Que faut-il vérifier en cas de distribution de réserves ou de primes (L. 232-11, L. 228-99, L. 225-181) ?

Question : Que faut-il vérifier en cas de distribution de réserves ou de primes ?

Réponse : le niveau des capitaux propres, l’existence de valeurs mobilières donnant accès au capital, l’existence de stock-options, si certains titres de la société sont démembrés.

Explications : la distribution d’acompte sur dividendes étant une opération requérant un certain nombre d’opérations préalables qui peuvent être couteuses ou lourdes (voir notre article sur cette question), la distribution de réserves distribuables ou de primes offre un mécanisme plus souple (L. 232-11).

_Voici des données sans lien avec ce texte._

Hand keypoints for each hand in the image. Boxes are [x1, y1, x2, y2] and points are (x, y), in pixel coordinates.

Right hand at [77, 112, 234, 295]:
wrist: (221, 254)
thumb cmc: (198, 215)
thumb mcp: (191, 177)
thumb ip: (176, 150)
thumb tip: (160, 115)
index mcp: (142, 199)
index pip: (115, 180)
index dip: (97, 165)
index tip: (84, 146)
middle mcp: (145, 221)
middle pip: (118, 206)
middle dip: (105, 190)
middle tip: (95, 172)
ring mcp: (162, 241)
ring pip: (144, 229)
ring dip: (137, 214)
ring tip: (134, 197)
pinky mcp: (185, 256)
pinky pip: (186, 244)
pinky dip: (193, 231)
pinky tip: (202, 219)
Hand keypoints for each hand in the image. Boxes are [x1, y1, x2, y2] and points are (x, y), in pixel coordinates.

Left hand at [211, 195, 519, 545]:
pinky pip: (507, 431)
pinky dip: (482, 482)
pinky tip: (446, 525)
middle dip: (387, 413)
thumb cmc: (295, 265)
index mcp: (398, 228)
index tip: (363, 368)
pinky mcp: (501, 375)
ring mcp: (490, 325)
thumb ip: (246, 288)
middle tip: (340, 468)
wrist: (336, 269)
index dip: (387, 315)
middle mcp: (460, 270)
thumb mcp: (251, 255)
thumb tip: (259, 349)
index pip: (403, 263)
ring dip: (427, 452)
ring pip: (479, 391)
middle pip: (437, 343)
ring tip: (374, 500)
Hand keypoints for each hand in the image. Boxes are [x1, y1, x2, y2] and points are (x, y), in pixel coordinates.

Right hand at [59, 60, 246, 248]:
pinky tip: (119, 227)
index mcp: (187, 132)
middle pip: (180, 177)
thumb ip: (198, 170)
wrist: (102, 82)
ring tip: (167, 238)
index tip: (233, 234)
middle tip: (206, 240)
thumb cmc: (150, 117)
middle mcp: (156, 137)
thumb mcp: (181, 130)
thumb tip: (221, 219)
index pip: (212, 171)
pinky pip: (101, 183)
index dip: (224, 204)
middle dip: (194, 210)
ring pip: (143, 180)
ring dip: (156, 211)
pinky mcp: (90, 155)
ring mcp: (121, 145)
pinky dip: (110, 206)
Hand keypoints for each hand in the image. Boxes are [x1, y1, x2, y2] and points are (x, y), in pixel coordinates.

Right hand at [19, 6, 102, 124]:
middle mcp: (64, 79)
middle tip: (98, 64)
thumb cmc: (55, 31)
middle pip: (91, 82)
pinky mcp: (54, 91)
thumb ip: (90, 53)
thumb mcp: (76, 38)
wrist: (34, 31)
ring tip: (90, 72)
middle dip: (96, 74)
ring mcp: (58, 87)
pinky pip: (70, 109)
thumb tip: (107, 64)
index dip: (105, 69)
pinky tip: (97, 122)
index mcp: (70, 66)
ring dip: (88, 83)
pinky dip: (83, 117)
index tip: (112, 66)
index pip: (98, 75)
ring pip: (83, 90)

A noter : la distribution exceptionnelle de réserve, c’est-à-dire en dehors des décisions des associés qui se prononcent sur les comptes et qui décident de l’affectation du résultat ou d’une autre décision qui déciderait de distribuer une autre partie de ce résultat qui aurait été affectée en “report à nouveau” par exemple, est-elle une distribution de dividendes ou de capital ? La réponse a une incidence par exemple sur les bénéficiaires de la distribution (s’agit-il de la distribution de fruits ou de capital dont les bénéficiaires sont différents lorsque les titres ont été démembrés entre usufruitier et nue-propriétaire ? ). Certains estiment qu’une distribution exceptionnelle ne serait pas une distribution de dividendes mais une “sorte de partage partiel” de l’actif social. D’autres estiment qu’il s’agit de dividendes l’article L. 232-11 du code de commerce visant les bénéfices, reports bénéficiaires ou réserves. Sur la question de la nature des sommes portées en compte “Report à nouveau” (voir ci-dessous).

Toutefois, une telle distribution nécessite quelques vérifications préalables.

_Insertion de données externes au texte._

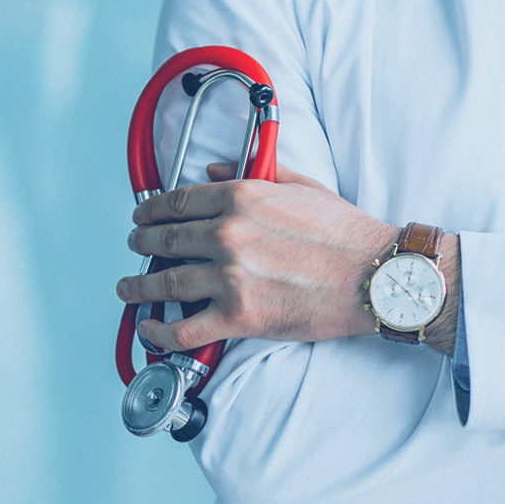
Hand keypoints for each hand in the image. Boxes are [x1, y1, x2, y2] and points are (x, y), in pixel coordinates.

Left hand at [116, 163, 404, 350]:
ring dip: (138, 286)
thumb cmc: (345, 233)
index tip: (142, 216)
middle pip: (164, 239)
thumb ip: (252, 174)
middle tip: (133, 246)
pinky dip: (160, 332)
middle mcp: (227, 235)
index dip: (151, 210)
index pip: (178, 202)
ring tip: (128, 287)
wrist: (377, 276)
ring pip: (164, 283)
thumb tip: (212, 170)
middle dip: (141, 243)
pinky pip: (184, 329)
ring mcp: (230, 278)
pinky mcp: (238, 317)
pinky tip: (149, 329)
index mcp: (240, 199)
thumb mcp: (300, 186)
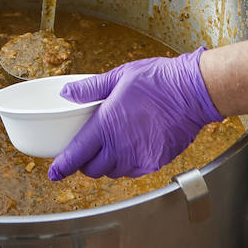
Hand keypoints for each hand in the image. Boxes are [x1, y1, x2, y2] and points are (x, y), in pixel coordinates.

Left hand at [49, 48, 221, 180]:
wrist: (192, 91)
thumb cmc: (158, 80)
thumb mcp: (118, 76)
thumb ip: (90, 89)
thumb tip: (68, 93)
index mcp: (107, 125)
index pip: (77, 154)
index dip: (62, 166)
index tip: (55, 172)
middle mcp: (121, 146)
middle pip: (93, 169)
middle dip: (86, 163)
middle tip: (87, 150)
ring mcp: (139, 157)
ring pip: (113, 172)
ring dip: (107, 163)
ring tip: (111, 145)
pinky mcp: (155, 162)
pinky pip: (134, 171)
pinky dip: (127, 164)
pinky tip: (131, 147)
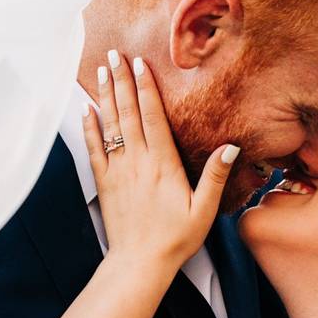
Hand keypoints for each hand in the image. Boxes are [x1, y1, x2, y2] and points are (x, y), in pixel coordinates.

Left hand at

1°/ Le niveau des capitaux propres

Les capitaux propres, après la distribution, devront être au moins égaux au capital social augmenté de la réserve légal non distribuable (10 % du montant du capital social ou le montant en cours si le plafond des 10 % n’a pas encore été atteint) et des éventuelles réserves statutaires non distribuables sauf pour ces dernières si les associés décident à la majorité requises pour la modification des statuts que ces réserves peuvent être finalement distribuées (L. 232-11, alinéa 3).

2°/ La société a émis des valeurs mobilières donnant accès au capital (obligations convertibles, BSA, etc.) ou des options de souscription ou d’achats d’actions (stock-options)

Si la société a émis des valeurs mobilières donnant accès au capital, elle doit prendre les mesure (et en tenir compte pour la distribution) qui ont été prévues pour protéger leurs intérêts avant de procéder à la distribution (L. 228-99, voir ancien article L. 225-154). Il en va de même dans l’hypothèse où la société a émis des options de souscription ou d’achats d’actions dites “stock-options” (L. 225-181)

Quelle réserve vise-t-on ? Le compte “report à nouveau” est-il considéré comme une réserve ?

A noter : comptablement le compte “report à nouveau” est le compte sur lequel est porté le résultat de l’exercice non distribué et non affecté à un compte de réserve (voir article 941-12 du plan comptable général). Il s’agirait d’une réserve temporaire (Cour de cassation, chambre civile, 9 mai 1956* arrêt non revu).

La Cour de cassation a décidé que les dispositions légales sont destinées à “préserver les intérêts des titulaires de valeurs mobilières donnant droit à l'attribution d'actions s'appliquent à toute opération affectant les fonds propres susceptible d'entraîner pour la société émettrice une perte de substance impliquant une baisse de la valeur des actions et en particulier à la mise en distribution d'un dividende prélevé, non sur les bénéfices, mais sur les primes liées au capital”.

A la lecture de cet arrêt le compte “report à nouveau” serait donc concerné (voir toutefois certains qui estiment que cela ne s’appliquerait que si celui-ci a été abondé avec plus de deux exercices, R. Foy, Bon de souscription d’action, Répertoire des sociétés, 2017).

3°/ Les titres sont démembrés

Si tout ou partie des titres est démembré (nue-propriété/usufruit), les réserves reviennent aux nue-propriétaires. Toutefois, elles sont versées à l’usufruitier pour la chambre commerciale de la Cour de cassation lequel a une dette envers le nue-propriétaire au titre d’un quasi-usufruit (27 mai 2015, n° 14-16.246) alors qu’elles sont versées au nue-propriétaire pour la chambre civile de la Cour de cassation (22 juin 2016, n° 15-19.471 ).